INFORMATION SHOWN:

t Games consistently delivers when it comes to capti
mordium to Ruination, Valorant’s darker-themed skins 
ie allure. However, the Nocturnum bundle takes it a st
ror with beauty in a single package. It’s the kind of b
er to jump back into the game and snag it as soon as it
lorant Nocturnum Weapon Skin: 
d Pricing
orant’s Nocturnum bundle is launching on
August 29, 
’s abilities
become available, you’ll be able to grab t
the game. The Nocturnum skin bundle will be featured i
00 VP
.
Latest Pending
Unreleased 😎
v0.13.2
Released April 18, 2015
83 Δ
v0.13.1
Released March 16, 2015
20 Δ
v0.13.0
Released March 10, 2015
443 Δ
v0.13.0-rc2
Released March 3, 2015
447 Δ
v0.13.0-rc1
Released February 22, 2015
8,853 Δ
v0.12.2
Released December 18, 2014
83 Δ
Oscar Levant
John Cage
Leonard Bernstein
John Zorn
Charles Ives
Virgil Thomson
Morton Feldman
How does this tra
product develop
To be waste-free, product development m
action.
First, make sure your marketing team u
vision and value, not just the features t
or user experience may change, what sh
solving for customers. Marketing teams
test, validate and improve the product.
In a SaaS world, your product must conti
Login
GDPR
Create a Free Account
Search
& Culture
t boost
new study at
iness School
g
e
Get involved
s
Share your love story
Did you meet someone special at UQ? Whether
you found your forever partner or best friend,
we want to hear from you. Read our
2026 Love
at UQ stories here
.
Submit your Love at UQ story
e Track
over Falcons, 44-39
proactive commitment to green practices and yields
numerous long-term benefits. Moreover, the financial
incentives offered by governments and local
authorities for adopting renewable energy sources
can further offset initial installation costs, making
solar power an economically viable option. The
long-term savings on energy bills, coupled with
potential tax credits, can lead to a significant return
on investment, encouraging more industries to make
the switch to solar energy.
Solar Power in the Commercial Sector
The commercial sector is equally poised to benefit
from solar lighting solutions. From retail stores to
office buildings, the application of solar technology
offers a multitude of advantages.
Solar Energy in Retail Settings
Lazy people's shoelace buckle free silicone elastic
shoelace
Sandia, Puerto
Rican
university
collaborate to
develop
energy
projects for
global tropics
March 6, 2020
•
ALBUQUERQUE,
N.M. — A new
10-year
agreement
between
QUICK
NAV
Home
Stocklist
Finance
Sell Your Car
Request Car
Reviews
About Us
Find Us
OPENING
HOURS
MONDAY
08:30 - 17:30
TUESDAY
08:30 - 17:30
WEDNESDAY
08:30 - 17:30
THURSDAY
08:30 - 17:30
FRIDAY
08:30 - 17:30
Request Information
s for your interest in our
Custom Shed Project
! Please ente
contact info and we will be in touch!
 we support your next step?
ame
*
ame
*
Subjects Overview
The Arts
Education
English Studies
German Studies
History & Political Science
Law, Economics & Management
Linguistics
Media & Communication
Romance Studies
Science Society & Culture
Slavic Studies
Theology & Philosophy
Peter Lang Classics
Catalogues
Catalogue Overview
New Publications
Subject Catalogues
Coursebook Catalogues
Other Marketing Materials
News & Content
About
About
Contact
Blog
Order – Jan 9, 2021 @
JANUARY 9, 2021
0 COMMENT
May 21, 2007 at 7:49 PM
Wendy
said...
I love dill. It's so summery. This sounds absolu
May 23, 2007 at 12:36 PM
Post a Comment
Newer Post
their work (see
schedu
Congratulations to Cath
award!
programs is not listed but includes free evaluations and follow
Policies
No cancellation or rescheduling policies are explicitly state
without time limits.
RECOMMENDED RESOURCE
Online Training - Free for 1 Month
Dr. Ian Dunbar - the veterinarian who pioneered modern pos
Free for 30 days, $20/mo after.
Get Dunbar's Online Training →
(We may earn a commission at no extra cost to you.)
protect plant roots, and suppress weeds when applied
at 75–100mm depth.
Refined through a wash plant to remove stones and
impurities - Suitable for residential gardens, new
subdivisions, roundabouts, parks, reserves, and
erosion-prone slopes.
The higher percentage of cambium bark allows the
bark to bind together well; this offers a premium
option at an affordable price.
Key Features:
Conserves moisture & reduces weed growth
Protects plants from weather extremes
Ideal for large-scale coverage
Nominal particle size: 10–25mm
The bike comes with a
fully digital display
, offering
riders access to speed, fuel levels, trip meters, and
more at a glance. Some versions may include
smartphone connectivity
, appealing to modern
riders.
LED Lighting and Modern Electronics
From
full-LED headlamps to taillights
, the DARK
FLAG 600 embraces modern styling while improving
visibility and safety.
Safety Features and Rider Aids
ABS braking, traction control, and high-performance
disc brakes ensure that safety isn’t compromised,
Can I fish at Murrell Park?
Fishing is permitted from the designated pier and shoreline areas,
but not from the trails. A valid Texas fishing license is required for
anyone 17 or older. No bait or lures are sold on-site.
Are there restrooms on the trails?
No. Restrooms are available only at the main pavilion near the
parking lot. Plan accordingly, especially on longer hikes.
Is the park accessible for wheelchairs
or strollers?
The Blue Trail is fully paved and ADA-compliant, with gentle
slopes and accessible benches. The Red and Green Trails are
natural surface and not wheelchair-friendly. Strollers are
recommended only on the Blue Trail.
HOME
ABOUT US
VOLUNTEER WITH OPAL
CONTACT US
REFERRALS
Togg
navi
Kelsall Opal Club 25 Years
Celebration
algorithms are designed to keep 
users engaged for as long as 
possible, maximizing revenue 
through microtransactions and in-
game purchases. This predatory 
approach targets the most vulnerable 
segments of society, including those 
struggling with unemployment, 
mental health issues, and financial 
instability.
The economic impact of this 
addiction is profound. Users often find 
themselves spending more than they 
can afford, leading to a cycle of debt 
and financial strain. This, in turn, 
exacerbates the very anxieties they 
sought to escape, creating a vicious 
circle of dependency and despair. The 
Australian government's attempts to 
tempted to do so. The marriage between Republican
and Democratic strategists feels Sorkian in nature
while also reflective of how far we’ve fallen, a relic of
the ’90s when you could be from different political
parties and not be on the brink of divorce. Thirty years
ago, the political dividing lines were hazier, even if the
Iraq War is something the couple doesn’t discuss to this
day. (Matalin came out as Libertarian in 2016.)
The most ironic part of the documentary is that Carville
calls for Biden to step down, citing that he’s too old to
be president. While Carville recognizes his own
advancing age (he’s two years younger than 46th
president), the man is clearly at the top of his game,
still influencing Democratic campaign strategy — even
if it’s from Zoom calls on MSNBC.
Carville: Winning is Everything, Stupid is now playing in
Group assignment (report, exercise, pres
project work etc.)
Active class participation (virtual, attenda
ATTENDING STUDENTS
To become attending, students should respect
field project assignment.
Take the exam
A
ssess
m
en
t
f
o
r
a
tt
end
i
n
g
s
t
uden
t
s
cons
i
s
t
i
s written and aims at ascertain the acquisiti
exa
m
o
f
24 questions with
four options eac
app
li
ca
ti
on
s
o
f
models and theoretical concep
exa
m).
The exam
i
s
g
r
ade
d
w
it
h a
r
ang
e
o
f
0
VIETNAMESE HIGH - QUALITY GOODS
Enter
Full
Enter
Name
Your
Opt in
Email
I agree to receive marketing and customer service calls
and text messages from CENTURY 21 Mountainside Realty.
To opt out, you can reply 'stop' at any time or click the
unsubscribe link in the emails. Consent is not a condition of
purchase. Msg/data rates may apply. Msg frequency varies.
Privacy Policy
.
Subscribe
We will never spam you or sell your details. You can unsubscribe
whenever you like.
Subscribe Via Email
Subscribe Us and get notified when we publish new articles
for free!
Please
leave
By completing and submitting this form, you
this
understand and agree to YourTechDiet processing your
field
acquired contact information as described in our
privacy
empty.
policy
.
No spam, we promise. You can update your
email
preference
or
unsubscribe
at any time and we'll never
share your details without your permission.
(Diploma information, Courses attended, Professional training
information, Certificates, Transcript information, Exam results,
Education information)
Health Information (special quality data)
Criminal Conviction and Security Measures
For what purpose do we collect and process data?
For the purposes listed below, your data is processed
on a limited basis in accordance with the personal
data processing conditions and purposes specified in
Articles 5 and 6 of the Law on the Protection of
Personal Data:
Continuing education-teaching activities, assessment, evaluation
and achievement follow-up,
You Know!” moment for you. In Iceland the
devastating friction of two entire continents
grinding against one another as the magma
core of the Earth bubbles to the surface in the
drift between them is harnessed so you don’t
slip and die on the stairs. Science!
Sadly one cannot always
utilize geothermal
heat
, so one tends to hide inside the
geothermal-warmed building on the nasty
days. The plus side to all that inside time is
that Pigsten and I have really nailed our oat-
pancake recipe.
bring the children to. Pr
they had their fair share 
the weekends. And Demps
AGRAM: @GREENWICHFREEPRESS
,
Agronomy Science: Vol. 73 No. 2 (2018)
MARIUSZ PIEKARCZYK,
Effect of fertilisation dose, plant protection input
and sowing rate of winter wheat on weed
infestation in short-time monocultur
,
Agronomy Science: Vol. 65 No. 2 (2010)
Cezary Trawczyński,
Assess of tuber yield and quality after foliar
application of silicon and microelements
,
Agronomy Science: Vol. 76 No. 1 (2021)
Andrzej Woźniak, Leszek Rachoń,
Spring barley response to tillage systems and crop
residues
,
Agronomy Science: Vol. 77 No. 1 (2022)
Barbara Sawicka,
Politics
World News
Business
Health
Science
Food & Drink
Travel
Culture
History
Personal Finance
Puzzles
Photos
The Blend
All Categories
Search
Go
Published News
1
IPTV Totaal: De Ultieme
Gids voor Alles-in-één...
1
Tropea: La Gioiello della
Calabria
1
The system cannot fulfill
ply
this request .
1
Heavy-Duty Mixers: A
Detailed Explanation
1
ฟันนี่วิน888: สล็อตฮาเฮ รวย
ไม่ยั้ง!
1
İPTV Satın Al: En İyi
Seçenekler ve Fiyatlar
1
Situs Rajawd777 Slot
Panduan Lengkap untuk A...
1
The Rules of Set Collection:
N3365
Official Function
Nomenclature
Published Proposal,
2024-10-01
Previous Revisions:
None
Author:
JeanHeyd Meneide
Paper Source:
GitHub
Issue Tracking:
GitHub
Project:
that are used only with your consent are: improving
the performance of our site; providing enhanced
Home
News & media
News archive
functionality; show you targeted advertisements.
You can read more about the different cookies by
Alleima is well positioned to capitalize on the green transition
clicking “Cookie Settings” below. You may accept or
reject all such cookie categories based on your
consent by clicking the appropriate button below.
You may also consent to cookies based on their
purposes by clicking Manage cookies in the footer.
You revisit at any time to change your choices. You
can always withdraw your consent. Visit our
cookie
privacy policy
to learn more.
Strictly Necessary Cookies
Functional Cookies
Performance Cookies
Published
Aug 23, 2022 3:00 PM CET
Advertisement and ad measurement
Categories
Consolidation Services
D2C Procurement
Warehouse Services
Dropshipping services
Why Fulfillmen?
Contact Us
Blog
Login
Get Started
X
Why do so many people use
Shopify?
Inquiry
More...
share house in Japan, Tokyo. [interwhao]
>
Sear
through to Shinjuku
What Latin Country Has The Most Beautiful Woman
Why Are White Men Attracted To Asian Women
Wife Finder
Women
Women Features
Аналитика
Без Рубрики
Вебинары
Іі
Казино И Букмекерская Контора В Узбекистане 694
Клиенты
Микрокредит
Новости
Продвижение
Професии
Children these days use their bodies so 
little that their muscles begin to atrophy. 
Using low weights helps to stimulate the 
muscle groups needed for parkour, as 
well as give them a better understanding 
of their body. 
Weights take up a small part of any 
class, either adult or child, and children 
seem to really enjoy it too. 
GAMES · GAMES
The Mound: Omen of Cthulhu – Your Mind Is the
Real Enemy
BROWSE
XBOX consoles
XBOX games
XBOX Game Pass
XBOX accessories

WORK REQUEST: Both end lines included, restate word for word the lines above from the line with "VOLUNTEER WITH OPAL" to the line with "Australian government's attempts to", and nothing else.

PROBLEM SOLUTION:
VOLUNTEER WITH OPAL
CONTACT US
REFERRALS
Togg
navi
Kelsall Opal Club 25 Years
Celebration
algorithms are designed to keep 
users engaged for as long as 
possible, maximizing revenue 
through microtransactions and in-
game purchases. This predatory 
approach targets the most vulnerable 
segments of society, including those 
struggling with unemployment, 
mental health issues, and financial 
instability.
The economic impact of this 
addiction is profound. Users often find 
themselves spending more than they 
can afford, leading to a cycle of debt 
and financial strain. This, in turn, 
exacerbates the very anxieties they 
sought to escape, creating a vicious 
circle of dependency and despair. The 
Australian government's attempts to 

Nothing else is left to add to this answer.